Monitor Backlinks and External Factors

Backlinks influence search rankings, so it’s important to monitor them during a technical audit. Tools like Ahrefs or Moz can help identify toxic links, broken external links, and opportunities to strengthen internal linking. While these factors aren’t strictly technical, they play a role in overall site health and performance.

Create a Prioritized Action Plan

After completing your audit, compile your findings and create a prioritized action plan. Focus first on high-impact issues that are easier to fix, such as broken links or missing meta tags. Larger projects, like site speed improvements or structural changes, should be planned carefully with resources allocated accordingly.

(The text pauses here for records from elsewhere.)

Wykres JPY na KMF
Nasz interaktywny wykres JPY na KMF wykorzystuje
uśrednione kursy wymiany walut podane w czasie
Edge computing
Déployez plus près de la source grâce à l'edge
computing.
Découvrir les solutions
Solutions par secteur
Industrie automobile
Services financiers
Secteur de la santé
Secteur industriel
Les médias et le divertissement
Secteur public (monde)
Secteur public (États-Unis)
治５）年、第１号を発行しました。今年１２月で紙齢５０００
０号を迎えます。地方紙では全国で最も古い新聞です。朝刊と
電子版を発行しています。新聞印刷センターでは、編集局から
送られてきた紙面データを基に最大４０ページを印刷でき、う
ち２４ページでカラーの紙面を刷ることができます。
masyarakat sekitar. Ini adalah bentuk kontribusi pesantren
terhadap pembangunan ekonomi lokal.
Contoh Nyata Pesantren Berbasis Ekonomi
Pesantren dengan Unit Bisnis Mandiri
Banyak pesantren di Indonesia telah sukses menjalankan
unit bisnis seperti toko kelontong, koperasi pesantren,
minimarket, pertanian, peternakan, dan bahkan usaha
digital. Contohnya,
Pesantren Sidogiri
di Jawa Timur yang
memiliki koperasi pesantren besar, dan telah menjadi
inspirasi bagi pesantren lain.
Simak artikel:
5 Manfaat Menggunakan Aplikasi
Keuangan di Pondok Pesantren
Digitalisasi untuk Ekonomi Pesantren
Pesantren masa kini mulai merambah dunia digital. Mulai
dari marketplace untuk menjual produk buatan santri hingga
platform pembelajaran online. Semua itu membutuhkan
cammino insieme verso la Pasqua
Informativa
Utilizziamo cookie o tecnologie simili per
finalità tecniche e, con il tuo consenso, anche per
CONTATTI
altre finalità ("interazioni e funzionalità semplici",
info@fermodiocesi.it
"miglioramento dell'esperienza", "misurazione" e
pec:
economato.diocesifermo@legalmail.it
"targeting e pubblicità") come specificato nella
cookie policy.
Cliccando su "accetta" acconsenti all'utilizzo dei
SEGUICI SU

Continuously Monitor and Re-Audit

Technical SEO is ongoing. Websites evolve, content changes, and search engines update their algorithms. Scheduling regular audits, ideally every six months, ensures issues are caught early and your site continues to perform at its best.

Conclusion

Conducting a technical SEO audit from scratch may seem complex, but breaking it into clear, actionable steps makes the process manageable. Start with a site crawl, evaluate indexing, performance, mobile experience, and site structure. Check on-page elements, security, structured data, and canonicalization, and then monitor backlinks. Finally, compile a prioritized action plan and establish a routine audit schedule.

By addressing these technical elements, your website becomes easier for search engines to crawl, more enjoyable for visitors to navigate, and better positioned to rank in competitive markets. A thorough technical audit lays the foundation for long-term SEO success.